BEGIN SELECTED PASSAGE

BRIEF DESCRIPTION OF THE DRAWINGS
[0015] Novel features and advantages of the present invention in
addition to those noted above will be become apparent to persons of
ordinary skill in the art from a reading of the following detailed
description in conjunction with the accompanying drawings wherein
similar reference characters refer to similar parts and in
which:
[0016] FIG. 1 is a diagrammatic front elevational view of a filter
component cutting system, in accordance with the present invention,
with portions broken away to illustrate interior details;
[0017] FIG. 2 is a side elevational of the filter component cutting
system shown in FIG. 1;
[0018] FIG. 3 is a diagrammatic front elevational view of an
alternative filter component cutting system, according to the
present invention;
[0019] FIG. 4 is a diagrammatic side elevational view of a modified
filter component cutting system similar to FIG. 3, but including a
vertically oriented cutting down, according to the present
invention;
[0020] FIG. 5 is a diagrammatic front elevational view of another
filter component cutting system; according to the present
invention;
[0021] FIG. 6 is a side elevational view of the filter component
cutting system shown in FIG. 5;
[0022] FIG. 7 is a top plan view of the filter component cutting
system shown in FIGS. 5 and 6;
[0023] FIG. 8 is diagrammatic front elevational view of still
another filter component cutting system that includes a shifting
drum for handling the cut components;
[0024] FIG. 9 is a rear elevational view of the system shown in
FIG. 8; and
[0025] FIG. 10 is a diagrammatic sectional top plan view taken
along line 10-10 of FIG. 9.
DETAILED DESCRIPTION OF THE INVENTION
[0026] Referring in more particularity to the drawings, FIGS. 1 and
2 illustrate a filter component cutting system 10 where elongate
filter rods 12 of cellulose acetate, for example, are supplied from
a hopper 14 to a pair of cooperating fluted vacuum transfer drums
16, 18. The transfer drums 16, 18 run continuously and deposit the
elongate filter rods 12 onto the flutes 20 of a vacuum cutting drum
22. The ratio of the number of flutes on the transfer drums and the
number of flutes on the cutting drum allow the transfer drums to
run several revolutions before a pattern of depositing filter rods
on the cutting drum repeats.
[0027] As the filter rods 12 rotate on the cutting drum 22 the rods
pass under a cowl 24 and vacuum in the rear of the cowl draws air
in from the front of the flutes which shifts the filter rods back
against an adjustable stop 26 mounted in each flute 20 of the
cutting drum. As an option, air jets can be used on the front of
the cowl to blow against the front of the filter rods to assist the
shifting of the filter rods against the adjustable stops. The
position of the adjustable stops determines the length of each of
the individual filter components 28 cut from the filter rods, as
explained below.
[0028] As the filter rods leave the cowl 24, vacuum in the cutting
drum 22 holds the filter rods in the flutes 20. The filter rods
then travel through a rotating knife blade 30 which severs an
individual filter component 28 from the original elongate filter
rod. The cut component 28 and remaining portion of the original
filter rod are still held in the flutes 20 by vacuum. As the
cutting drum 22 continues to rotate, vacuum is released on the cut
component 28, and the component is removed by a vacuum take-off
drum 32. The take-off drum transfers the cut component to a feed
vane 34, or drum (not shown) which then transfers the filter
components to a filter combining operation.

END SELECTED PASSAGE
BEGIN DATA LINES

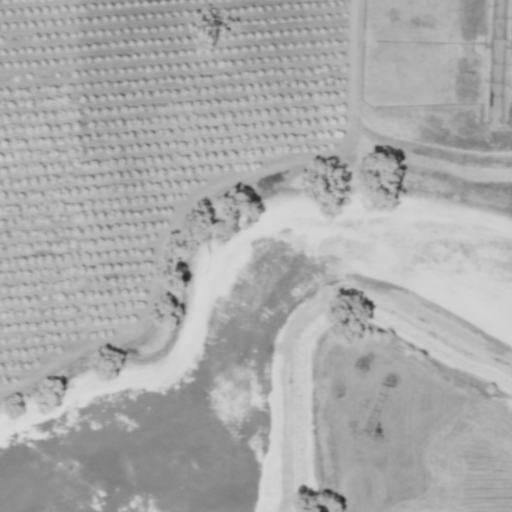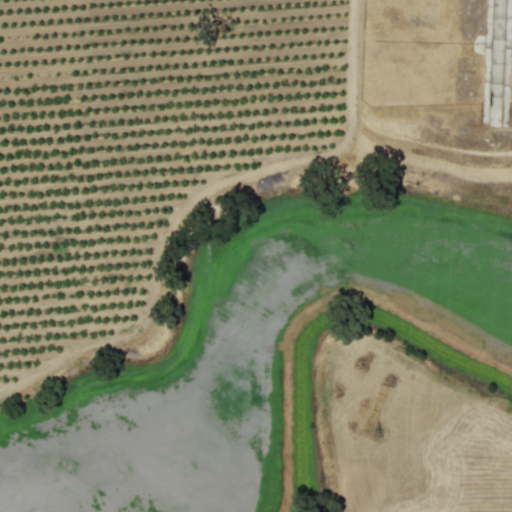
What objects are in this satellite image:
crop: (409, 427)
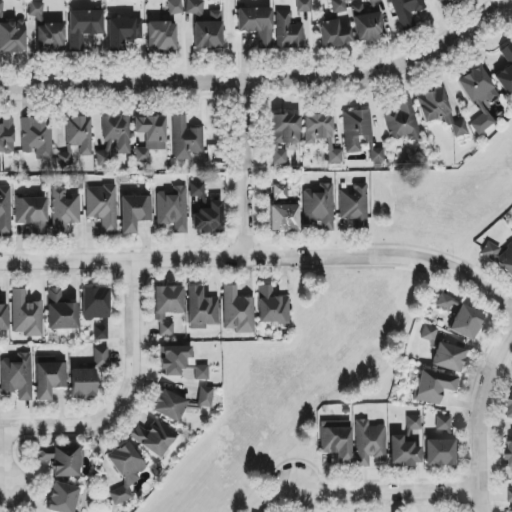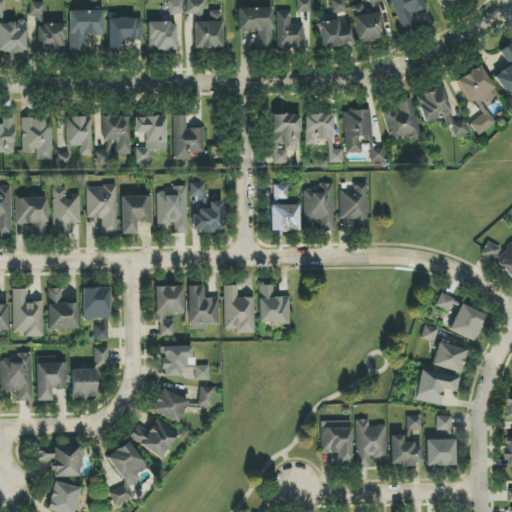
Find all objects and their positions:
building: (373, 1)
building: (443, 2)
building: (302, 6)
building: (337, 6)
building: (174, 7)
building: (195, 9)
building: (406, 12)
building: (256, 24)
building: (366, 25)
building: (83, 27)
building: (47, 31)
building: (122, 32)
building: (208, 32)
building: (288, 32)
building: (11, 34)
building: (334, 35)
building: (161, 36)
road: (262, 69)
building: (505, 71)
building: (477, 87)
building: (438, 110)
building: (401, 121)
building: (481, 123)
building: (285, 129)
building: (318, 129)
building: (356, 131)
building: (79, 134)
building: (149, 136)
building: (37, 138)
building: (113, 139)
building: (185, 139)
building: (376, 155)
building: (334, 156)
building: (279, 158)
building: (64, 159)
road: (240, 163)
building: (279, 192)
building: (319, 206)
building: (354, 206)
building: (102, 207)
building: (172, 209)
building: (64, 210)
building: (204, 211)
building: (5, 212)
building: (134, 212)
building: (32, 214)
building: (283, 218)
building: (490, 251)
road: (261, 258)
building: (505, 260)
building: (444, 302)
building: (95, 303)
building: (272, 307)
building: (167, 309)
building: (200, 309)
building: (237, 311)
building: (60, 312)
building: (26, 315)
building: (3, 316)
building: (465, 322)
building: (100, 332)
building: (427, 333)
building: (448, 357)
building: (173, 360)
building: (201, 372)
building: (87, 375)
building: (16, 376)
building: (48, 377)
building: (433, 386)
road: (122, 396)
building: (205, 397)
building: (168, 405)
building: (510, 412)
road: (483, 419)
building: (442, 423)
building: (154, 438)
building: (336, 440)
building: (368, 443)
building: (406, 445)
building: (510, 449)
building: (439, 453)
building: (63, 460)
road: (1, 463)
building: (125, 471)
road: (390, 492)
building: (509, 496)
building: (62, 497)
building: (511, 509)
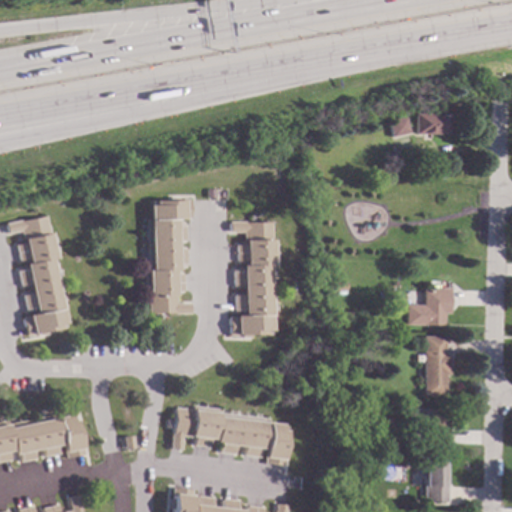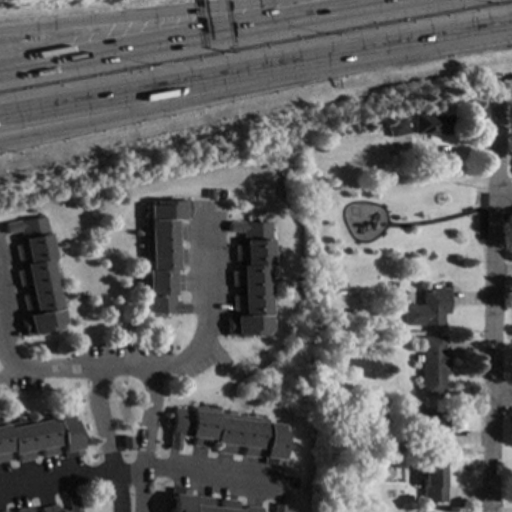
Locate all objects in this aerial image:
road: (367, 2)
road: (178, 18)
road: (178, 36)
road: (255, 70)
road: (256, 83)
building: (431, 123)
building: (430, 124)
building: (396, 125)
building: (396, 126)
building: (212, 193)
road: (504, 200)
road: (343, 215)
park: (398, 218)
road: (442, 218)
building: (165, 255)
building: (166, 256)
building: (38, 276)
building: (38, 276)
building: (251, 279)
building: (251, 280)
building: (339, 285)
road: (493, 306)
building: (428, 308)
building: (429, 308)
road: (210, 310)
road: (25, 362)
road: (122, 363)
building: (434, 365)
building: (433, 366)
road: (501, 396)
building: (427, 423)
building: (426, 424)
building: (368, 427)
building: (227, 433)
building: (227, 433)
building: (39, 437)
building: (39, 438)
building: (126, 443)
road: (135, 466)
building: (431, 480)
building: (433, 480)
building: (203, 503)
building: (205, 503)
building: (51, 506)
building: (51, 506)
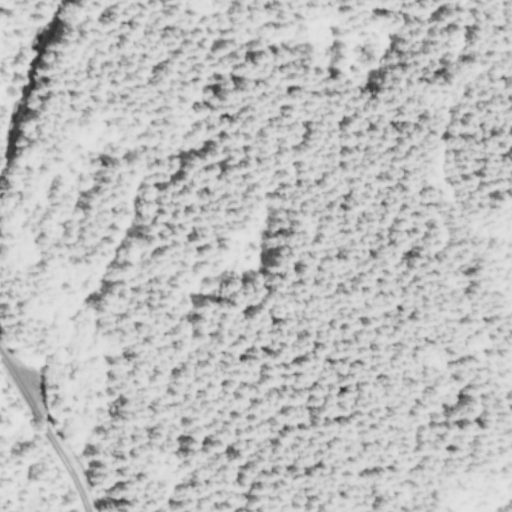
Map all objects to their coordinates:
road: (380, 439)
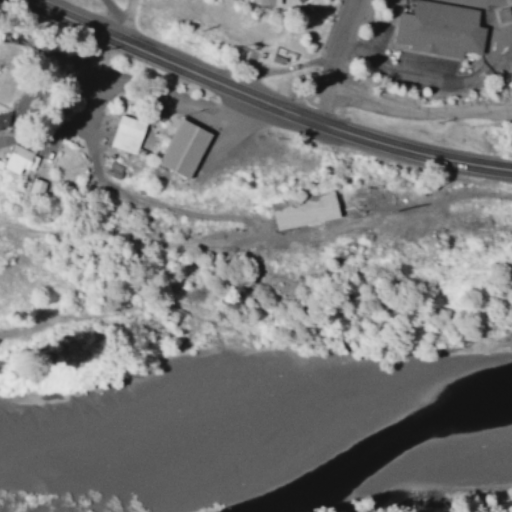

END DATA LINES

Rewrite the section of the filter cutting passage that begins at "[0027] As the" and ends after "explained below.", with every "cowl" changed to "hood".

[0027] As the filter rods 12 rotate on the cutting drum 22 the rods
pass under a hood 24 and vacuum in the rear of the hood draws air
in from the front of the flutes which shifts the filter rods back
against an adjustable stop 26 mounted in each flute 20 of the
cutting drum. As an option, air jets can be used on the front of
the hood to blow against the front of the filter rods to assist the
shifting of the filter rods against the adjustable stops. The
position of the adjustable stops determines the length of each of
the individual filter components 28 cut from the filter rods, as
explained below.